Allison Pearson is a bully. I’m confident that there’s enough publicly-available evidence for me to express that opinion, and big enough and ugly enough to run the risk of turning the gorgon’s gaze on me.

A man who may have got a little overheated in his criticism of Pearson was not. After seemingly accusing Pearson of being part of an orchestrated anti-NHS campaign — based on her repeated columns and Twitter posts making unfounded assertions about the health service — he found himself the focus of her not inconsequential ire:

Even after the man had deleted the offending tweet — so quickly that no one seems to have a screenshot of his words — Pearson ploughed on with threats of lawyers and professional destruction. She named his employer and told him she would get in contact with the CEO. When he apologised again, begged her not to threaten his livelihood, told her that he was his family’s only breadwinner, and said he was feeling suicidal from the stress of this encounter, she told him: “You’re finished.”

After a few more hours of hanging a sword above this bloke — who has no profile, no newspaper column, no megaphone to make his point — Pearson relented, accepting the man’s apology with the tone of an emperor deciding to switch a thumbs down for a thumbs up at the last moment, the lions still snarling at the gate, the murderous Praetorian Guards just out of shot:

Allison Pearson has a Telegraph column and a matching podcast, the unhinged Planet Normal. She’s been a columnist for almost 30 years and has also had a lucrative side-line as the author of lacrymose romance novels. She’s also on the Media/PR Advisory Council of Toby Young’s laughable Free Speech Union, which exists predominantly to give him a job title during TV appearances.

Pearson has a history of saying horrific things; she was among the journalists who promoted the discredited theory that the MMR vaccine caused autism, she said the Belgian bombings in 2016 were justification for the Brexit cause, she called for the introduction of internment camps after the 2017 Manchester bombing, she claimed a photo of a child lying on the floor at Leeds General Infirmary in December 2019 was “staged” and “100% faked” (it wasn’t), and that was all before Coronavirus.

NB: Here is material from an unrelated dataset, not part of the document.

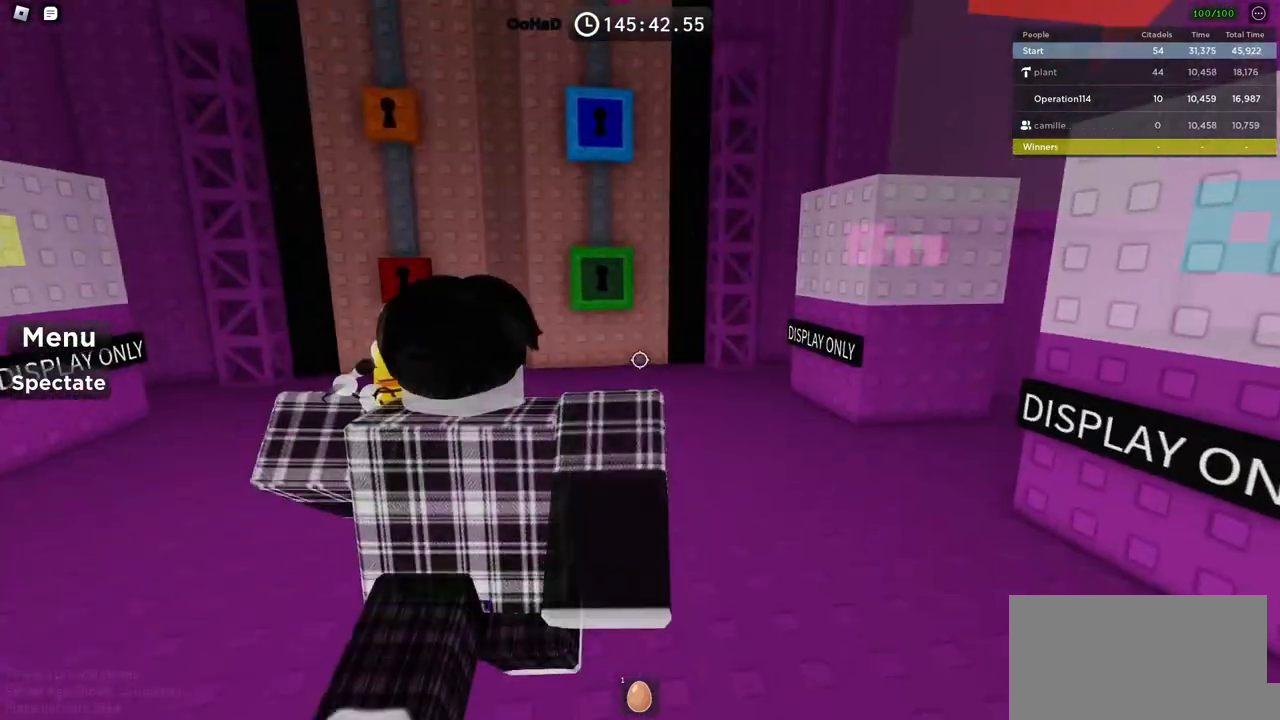
{"keys": ["d", "w"], "events": [[234, "d", "down"]]}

Since the pandemic began, Pearson has positioned herself as one of the most ferocious “lockdown sceptics” in the British media, a whirlwind of half-truths, conspiracy theories and ‘revelations’ from anonymous sources that collapse quicker than a cake in a rain. Here’s my summary of her output during the crisis, taken from a newsletter published last week:

Back in April, at the height of the first wave, Pearson claimed unemployment was a bigger danger than the virus. In June, she wrote the quarantines for travellers and the closure of pubs were excessive because Covid “exclusively existed in hospitals and care homes”, writing later that month that she would not “demean" herself by wearing a mask. On September 22, Pearson published a column saying she hoped her son and everyone in his student house would get Covid, having written earlier in the same month that not seeing granny was more likely to kill her than exposure to the virus. In November, as the death toll was rising again, she wrote that the government is “pretending a deadly pandemic is sweeping the land” and castigated MPs for not voting to stop the second lockdown.

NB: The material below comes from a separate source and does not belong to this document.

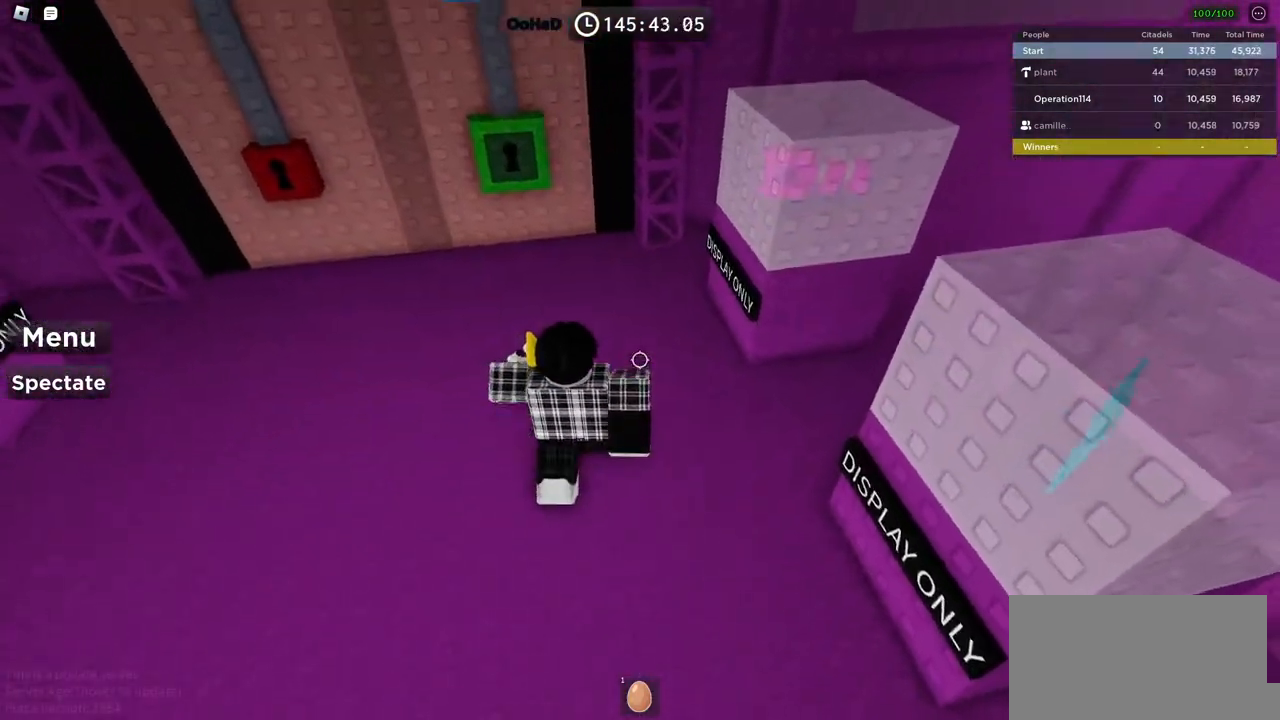
{"keys": ["space", "w"], "events": [[134, "d", "up"], [467, "space", "down"]]}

I wouldn’t accuse Allison Pearson of being part of an orchestrated campaign to attack the NHS. I don’t think the former bankrupt and current worst columnist at The Daily Telegraph — an accolade akin to being the most shit-covered pig in the sty — is that organised. I think she’s a freelance danger whose opinions just conveniently fit with the favoured line of her billionaire bosses, the Barclay Brothers.

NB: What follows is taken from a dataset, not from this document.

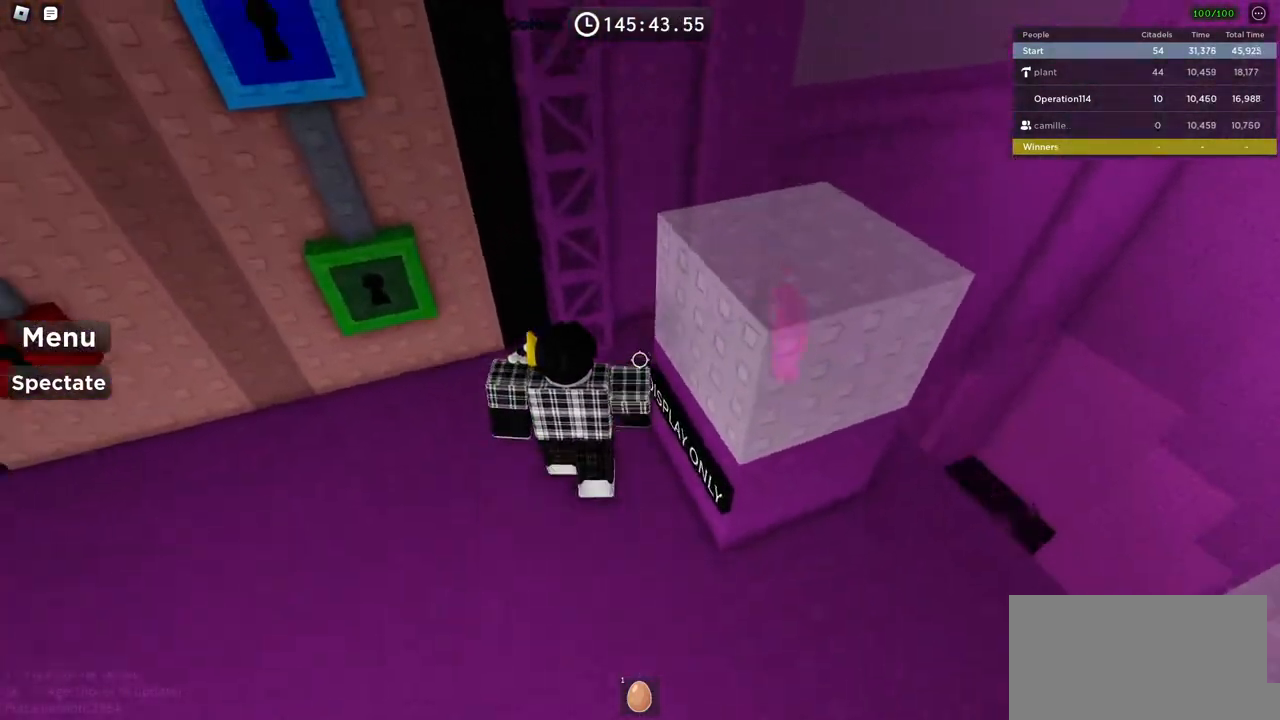
{"keys": ["w"], "events": [[67, "space", "up"]]}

Pearson had no real intention of taking the man who offended her to court. And even if she had her case would have been undermined significantly by the mafia-style threats she was throwing around. He pled for mercy and even made charity donations to appease the angry god of commentariat mountain.

While the man himself has 23k followers on Twitter now (most acquired after Pearson came for him)*, Pearson has over 84k and the bully pulpit of a weekly slot with the Telegraph. She knew she had all the power in their interaction and seemed to take so long to accept his apologies because she enjoyed seeing how terrified her quarry had become.

I’m not afraid of Allison Pearson because I know she’s part of a dying breed of columnists who can get away with this kind of behaviour. While she may believe she was the victim in this case — she thinks she’s always the victim — her behaviour revealed something her columns rarely do — a truth: Allison Pearson is a bully.